Resignations of top police officials and continuing assaults on police have raised questions about next month's vote to choose a 275-seat assembly, whose primary task will be drafting a permanent constitution for this overwhelmingly Muslim nation.
Several political groups representing Sunni Muslims, who make up 20 percent of Iraq's population, are calling for the vote to be postponed.
Allawi was quoted in Belgium's Le Soir newspaper on Tuesday as saying Iraq might consider holding the vote over three weeks to defuse the threat and better protect polling stations.
"Everyone - Shiites, Sunnis, Christians, Kurds, Turkomen - should be able to take part in the vote," he was quoted as telling the newspaper. "That is why I think we can see elections spread over 15 days, or 20."
It was the first time such a proposal had been reported publicly, and drew immediate support from the Interior Ministry, which called it "an excellent idea."
However, the head of the electoral commission, Abdul-Hussein Hendawi, said no one had come to him with the idea. "The commission hasn't been informed of anything in that regard," he said. "We haven't received anything.
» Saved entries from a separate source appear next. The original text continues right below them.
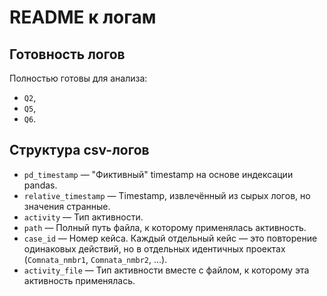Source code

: # README к логам

## Готовность логов

Полностью готовы для анализа:
- `Q2`,
- `Q5`,
- `Q6`.

## Структура csv-логов

- `pd_timestamp` — "Фиктивный" timestamp на основе индексации pandas.
- `relative_timestamp` — Timestamp, извлечённый из сырых логов, но значения странные.
- `activity` — Тип активности.
- `path` — Полный путь файла, к которому применялась активность.
- `case_id` — Номер кейса. Каждый отдельный кейс — это повторение одинаковых действий, но в отдельных идентичных проектах (`Comnata_nmbr1`, `Comnata_nmbr2`, ...).
- `activity_file` — Тип активности вместе с файлом, к которому эта активность применялась.
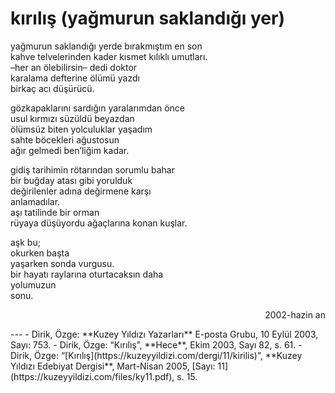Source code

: # kırılış (yağmurun saklandığı yer)  
  
yağmurun saklandığı yerde bırakmıştım en son  
kahve telvelerinden kader kısmet kılıklı umutları.  
–her an ölebilirsin– dedi doktor  
karalama defterine ölümü yazdı  
birkaç acı düşürücü.  
  
gözkapaklarını sardığın yaralarımdan önce  
usul kırmızı süzüldü beyazdan  
ölümsüz biten yolculuklar yaşadım  
sahte böcekleri ağustosun  
ağır gelmedi ben’liğim kadar.  
  
gidiş tarihimin rötarından sorumlu bahar  
bir buğday atası gibi yorulduk  
değirilenler adına değirmene karşı  
anlamadılar.  
aşı tatilinde bir orman  
rüyaya düşüyordu ağaçlarına konan kuşlar.  
  
aşk bu;  
okurken başta  
yaşarken sonda vurgusu.  
bir hayatı raylarına oturtacaksın daha  
yolumuzun  
sonu.  
  

<div style="text-align: right"><p>2002-hazin an</p></div>
---
- Dirik, Özge: **Kuzey Yıldızı Yazarları** E-posta Grubu, 10 Eylül 2003, Sayı: 753.
- Dirik, Özge: “Kırılış”, **Hece**, Ekim 2003, Sayı 82, s. 61.
- Dirik, Özge: “[Kırılış](https://kuzeyyildizi.com/dergi/11/kirilis)”, **Kuzey Yıldızı Edebiyat Dergisi**, Mart-Nisan 2005, [Sayı: 11](https://kuzeyyildizi.com/files/ky11.pdf), s. 15.

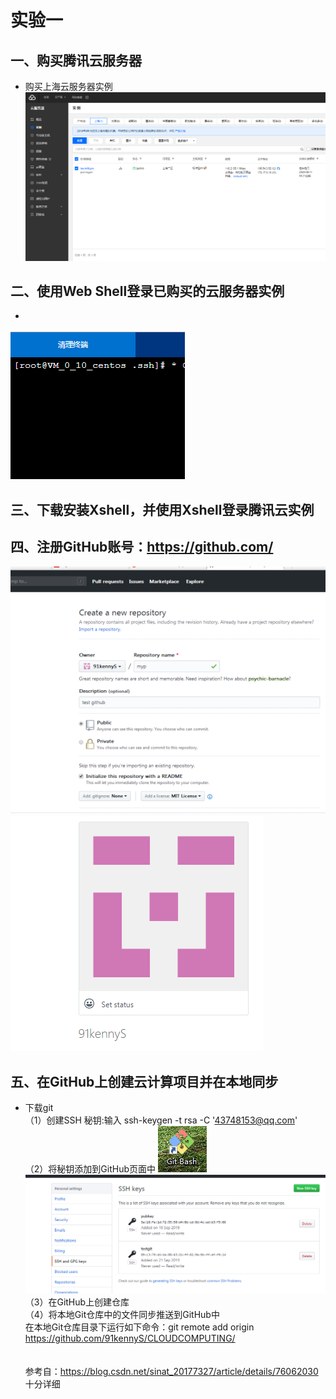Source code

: 实验一
====
一、购买腾讯云服务器
---
* 购买上海云服务器实例
![](https://github.com/91kennyS/CLOUDCOMPUTING/blob/master/docs/img/1.jpg)

二、使用Web Shell登录已购买的云服务器实例
---
* 
![](/docs/img/2.jpg)

三、下载安装Xshell，并使用Xshell登录腾讯云实例
---

四、注册GitHub账号：https://github.com/
---
![](./img/4.1.jpg)
![](./img/4.2.jpg)

五、在GitHub上创建云计算项目并在本地同步
---
* 下载git<br>
（1）创建SSH 秘钥:输入 ssh-keygen -t rsa -C '43748153@qq.com'<br>（2）将秘钥添加到GitHub页面中
![](./img/5.1.jpg)
![](./img/5.2.jpg)<br>
（3）在GitHub上创建仓库<br>
（4）将本地Git仓库中的文件同步推送到GitHub中<br>
      在本地Git仓库目录下运行如下命令：git remote add origin https://github.com/91kennyS/CLOUDCOMPUTING/<br>
<br><br>参考自：https://blog.csdn.net/sinat_20177327/article/details/76062030  十分详细<br>
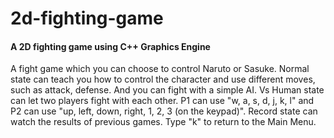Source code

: # 2d-fighting-game
#### A 2D fighting game using C++ Graphics Engine
A fight game which you can choose to control Naruto or Sasuke. 
Normal state can teach you how to control the character and use different moves, such as attack, defense. And you can fight with a simple AI. 
Vs Human state can let two players fight with each other. P1 can use "w, a, s, d, j, k, l" and P2 can use "up, left, down, right, 1, 2, 3 (on the keypad)". 
Record state can watch the results of previous games. Type "k" to return to the Main Menu.
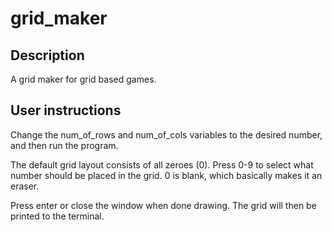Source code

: # grid_maker
## Description
A grid maker for grid based games.

## User instructions
Change the num_of_rows and num_of_cols variables to the desired number, and then run the program.

The default grid layout consists of all zeroes (0).
Press 0-9 to select what number should be placed in the grid.
0 is blank, which basically makes it an eraser.

Press enter or close the window when done drawing.
The grid will then be printed to the terminal.

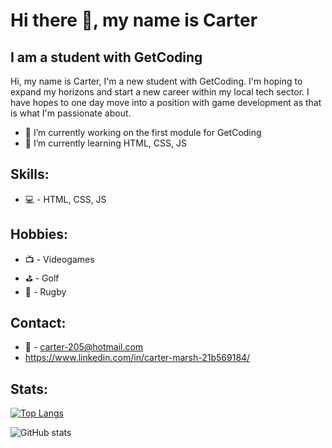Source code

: # Hi there 👋, my name is Carter
## I am a student with GetCoding
Hi, my name is Carter, I'm a new student with GetCoding. I'm hoping to expand my horizons and start a new career within my local tech sector. I have hopes to one day move into a position with game development as that is what I'm passionate about.


- 🔭 I’m currently working on the first module for GetCoding 
- 🌱 I’m currently learning HTML, CSS, JS 


## Skills:
* 💻 - HTML, CSS, JS

## Hobbies:
* 📺 - Videogames
* ⛳ - Golf
* 🏉 - Rugby

## Contact:
* 📧 - carter-205@hotmail.com
* https://www.linkedin.com/in/carter-marsh-21b569184/

## Stats:

[![Top Langs](https://github-readme-stats.vercel.app/api/top-langs/?username=Cmarsh205)](https://github.com/anuraghazra/github-readme-stats)

![GitHub stats](https://github-readme-stats.vercel.app/api?username=Cmarsh205&show_icons=true)  


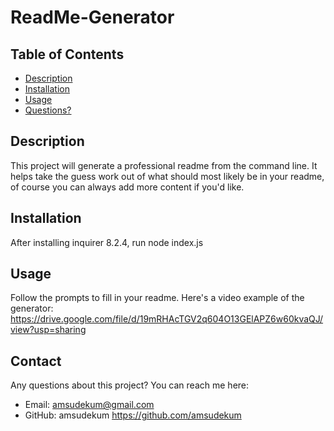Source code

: # ReadMe-Generator

## Table of Contents
- [Description](#description)
- [Installation](#installation)
- [Usage](#usage)
- [Questions?](#questions)

## Description 
This project will generate a professional readme from the command line. It helps take the guess work out of what should most likely be in your readme, of course you can always add more content if you'd like.

## Installation 
After installing inquirer 8.2.4, run node index.js

## Usage
Follow the prompts to fill in your readme. Here's a video example of the generator: https://drive.google.com/file/d/19mRHAcTGV2q604O13GElAPZ6w60kvaQJ/view?usp=sharing


## Contact
Any questions about this project? You can reach me here:
* Email: amsudekum@gmail.com
* GitHub: amsudekum https://github.com/amsudekum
How can we study it if we haven't received it?"
Also Wednesday, South Korean President Roh Moo-hyun made a surprise visit to northern Iraq, where 3,600 South Korean troops are stationed, his office said. And British Defense Minister Geoff Hoon met with British soldiers in the south of the country. Secretary of Defense Donald H. Rumsfeld saw American troops in Kuwait, and was questioned closely about long deployments and a lack of armor.